My husband's friend at church thought it did. He experienced it and was bitter about it.
The false narrative published by Democrats who supported ending the Vietnamese war was that it never happened. That's pure hooey, imho.
Uh, the false narrative came up after the war. Kind of like Germany's "Stabbed in the Back" myth after WWI that brought the World one A. Hitler, right wingers propogated this myth to distract from any discussion of the really awful thing we did in Vietnam - namely murder millions of people because they wanted a form of government we didn't like.
The Spitting Image - Wikipedia
A persistent but unfounded criticism leveled against
those who protested the United States's involvement in the
Vietnam War is that protesters spat upon and otherwise derided returning soldiers, calling them "baby-killers", etc. During the late 1980s and early 1990s, years after the war in Vietnam ended, the proliferation of these spitting stories increased greatly. As both a Vietnam veteran and a member of the antiwar movement, Lembcke knew this criticism ran counter to what he personally experienced and witnessed. To the contrary, one of the hallmarks of the period's antiwar movement was its support for the troops in the field and the affiliation of many returning veterans with the movement. Lembcke was motivated to look further into the truth and origins of this spat-upon veteran myth, and the contradiction between historical fact and popular collective memory. Other observers had already noticed the proliferation of stories and questioned whether the spitting stories even made sense. In 1987, columnist
Bob Greene noted:
Even during the most fervent days of anti-war protest, it seemed that it was not the soldiers whom protesters were maligning. It was the leaders of government, and the top generals—at least, that is how it seemed in memory. One of the most popular chants during the anti-war marches was, "Stop the war in Vietnam, bring the boys home." You heard that at every peace rally in America. "Bring the boys home." That was the message. Also, when one thought realistically about the image of what was supposed to have happened, it seemed questionable. So-called "hippies," no matter what else one may have felt about them, were not the most macho people in the world. Picture a burly member of the Green Berets, in full uniform, walking through an airport. Now think of a "hippie" crossing his path. Would the hippie have the nerve to spit on the soldier? And if the hippie did, would the soldier—fresh from facing enemy troops in the jungles of Vietnam—just stand there and take it?
By 1992, the Director of the Connelly Library and curator of the Vietnam War Collection at
LaSalle University listed the spitting myth as one of the "Top Six Myths" from the Vietnam era, and observed the myth "derives from the mythopoeic belief that returning GI's were routinely spat upon at some time during their repatriation to the USA. This particular round of tales has become so commonplace as to be treated reverently even among otherwise wisely observant veterans."

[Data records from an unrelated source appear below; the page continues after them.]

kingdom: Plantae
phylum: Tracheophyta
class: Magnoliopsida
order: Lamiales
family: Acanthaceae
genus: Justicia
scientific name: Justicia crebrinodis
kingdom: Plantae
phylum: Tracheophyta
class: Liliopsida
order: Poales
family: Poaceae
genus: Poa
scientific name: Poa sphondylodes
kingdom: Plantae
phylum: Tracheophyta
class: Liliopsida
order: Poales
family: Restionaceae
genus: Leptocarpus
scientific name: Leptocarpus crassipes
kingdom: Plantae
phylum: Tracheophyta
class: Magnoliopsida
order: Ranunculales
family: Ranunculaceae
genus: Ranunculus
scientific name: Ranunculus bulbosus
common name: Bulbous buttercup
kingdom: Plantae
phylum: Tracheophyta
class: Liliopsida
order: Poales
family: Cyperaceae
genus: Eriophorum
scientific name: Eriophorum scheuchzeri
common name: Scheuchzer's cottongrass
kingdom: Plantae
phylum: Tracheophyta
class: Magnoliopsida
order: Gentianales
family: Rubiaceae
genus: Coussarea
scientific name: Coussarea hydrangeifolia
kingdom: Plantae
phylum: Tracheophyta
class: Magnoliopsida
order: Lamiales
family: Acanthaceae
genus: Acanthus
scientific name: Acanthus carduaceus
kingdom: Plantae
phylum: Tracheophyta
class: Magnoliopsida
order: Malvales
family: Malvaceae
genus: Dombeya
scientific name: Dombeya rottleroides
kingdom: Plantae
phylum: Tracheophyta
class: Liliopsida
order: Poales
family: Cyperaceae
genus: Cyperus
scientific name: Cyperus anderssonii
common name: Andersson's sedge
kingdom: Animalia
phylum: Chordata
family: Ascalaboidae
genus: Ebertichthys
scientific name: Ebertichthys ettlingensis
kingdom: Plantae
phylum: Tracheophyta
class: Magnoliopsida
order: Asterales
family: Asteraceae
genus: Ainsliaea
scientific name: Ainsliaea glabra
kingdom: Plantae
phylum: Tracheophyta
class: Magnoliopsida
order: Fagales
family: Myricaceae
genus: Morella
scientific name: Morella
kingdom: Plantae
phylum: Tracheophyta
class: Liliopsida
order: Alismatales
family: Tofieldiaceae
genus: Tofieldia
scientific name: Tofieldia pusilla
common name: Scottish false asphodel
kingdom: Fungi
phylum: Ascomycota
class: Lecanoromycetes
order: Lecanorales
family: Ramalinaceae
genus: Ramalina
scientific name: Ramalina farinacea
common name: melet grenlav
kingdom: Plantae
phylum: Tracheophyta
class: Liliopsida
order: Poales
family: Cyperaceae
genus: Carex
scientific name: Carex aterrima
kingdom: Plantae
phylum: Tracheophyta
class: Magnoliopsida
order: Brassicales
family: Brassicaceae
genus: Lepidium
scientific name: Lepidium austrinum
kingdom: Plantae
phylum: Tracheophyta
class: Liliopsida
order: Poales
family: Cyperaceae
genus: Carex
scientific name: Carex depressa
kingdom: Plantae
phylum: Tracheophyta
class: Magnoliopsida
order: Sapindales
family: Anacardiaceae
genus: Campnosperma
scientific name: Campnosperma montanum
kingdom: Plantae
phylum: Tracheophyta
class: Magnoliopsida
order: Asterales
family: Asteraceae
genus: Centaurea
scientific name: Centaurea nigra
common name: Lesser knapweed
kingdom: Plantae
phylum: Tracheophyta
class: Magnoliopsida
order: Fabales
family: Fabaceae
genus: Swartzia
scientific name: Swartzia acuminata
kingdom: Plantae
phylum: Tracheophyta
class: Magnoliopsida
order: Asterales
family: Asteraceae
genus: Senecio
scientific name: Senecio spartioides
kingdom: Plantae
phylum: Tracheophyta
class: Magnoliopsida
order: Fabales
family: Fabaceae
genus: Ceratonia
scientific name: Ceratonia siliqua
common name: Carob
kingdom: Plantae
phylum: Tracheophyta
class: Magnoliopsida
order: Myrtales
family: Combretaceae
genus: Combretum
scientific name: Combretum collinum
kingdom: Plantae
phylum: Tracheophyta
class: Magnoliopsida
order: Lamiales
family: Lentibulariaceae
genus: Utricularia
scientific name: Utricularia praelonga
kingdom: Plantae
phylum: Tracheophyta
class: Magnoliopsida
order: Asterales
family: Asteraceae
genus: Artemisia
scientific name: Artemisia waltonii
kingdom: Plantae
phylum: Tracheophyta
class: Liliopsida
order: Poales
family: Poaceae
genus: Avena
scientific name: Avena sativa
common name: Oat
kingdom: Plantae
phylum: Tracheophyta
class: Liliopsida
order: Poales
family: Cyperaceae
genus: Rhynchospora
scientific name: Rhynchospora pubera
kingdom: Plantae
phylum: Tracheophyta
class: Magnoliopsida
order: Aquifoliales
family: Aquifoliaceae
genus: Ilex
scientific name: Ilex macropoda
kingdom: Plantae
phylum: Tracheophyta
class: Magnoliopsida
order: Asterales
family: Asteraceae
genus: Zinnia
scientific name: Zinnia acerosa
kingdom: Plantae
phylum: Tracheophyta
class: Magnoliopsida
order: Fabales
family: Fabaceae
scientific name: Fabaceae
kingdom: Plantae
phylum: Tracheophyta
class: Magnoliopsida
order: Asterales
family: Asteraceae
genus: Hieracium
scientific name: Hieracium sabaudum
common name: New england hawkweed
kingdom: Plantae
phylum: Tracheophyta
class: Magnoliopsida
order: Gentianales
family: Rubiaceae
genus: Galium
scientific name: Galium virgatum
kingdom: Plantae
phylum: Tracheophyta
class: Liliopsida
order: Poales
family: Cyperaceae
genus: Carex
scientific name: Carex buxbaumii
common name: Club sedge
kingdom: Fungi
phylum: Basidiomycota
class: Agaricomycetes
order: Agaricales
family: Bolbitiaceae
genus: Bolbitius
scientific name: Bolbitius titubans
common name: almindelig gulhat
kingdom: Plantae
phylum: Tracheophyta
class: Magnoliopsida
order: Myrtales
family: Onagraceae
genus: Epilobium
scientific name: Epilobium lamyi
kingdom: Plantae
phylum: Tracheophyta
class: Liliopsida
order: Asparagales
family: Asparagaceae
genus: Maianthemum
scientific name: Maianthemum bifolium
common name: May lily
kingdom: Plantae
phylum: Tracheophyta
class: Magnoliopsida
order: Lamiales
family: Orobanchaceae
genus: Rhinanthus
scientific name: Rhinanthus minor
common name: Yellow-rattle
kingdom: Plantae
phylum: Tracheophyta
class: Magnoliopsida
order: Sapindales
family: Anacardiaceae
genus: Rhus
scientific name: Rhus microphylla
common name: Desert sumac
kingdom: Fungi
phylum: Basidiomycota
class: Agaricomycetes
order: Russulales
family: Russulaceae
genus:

[2] In 1994, scholar Paul Rogat Loeb wrote, "to consider spitting on soldiers as even remotely representative of the activist response is to validate a lie", and noted that myths like that of antiwar activists spitting on soldiers have rewritten or "erased history".
[3] An academic study into the making and shaping of a collective memory found that evidence of antiwar activists targeting troops was virtually nonexistent. Instead, it found popular memory was manipulated by national security elites and a complicit news media by frequently labeling resistors to U.S. war efforts as "anti-troop".
[4] As observed by
Clarence Page after interviewing Lembcke and Greene, "the stories have become so widely believed, despite a remarkable lack of witnesses or evidence, that ironically the burden of proof now falls on the accused, the protesters; not their accusers, the veterans. Antiwar protesters must prove the episodes didn't happen, instead of the veterans having to prove they did."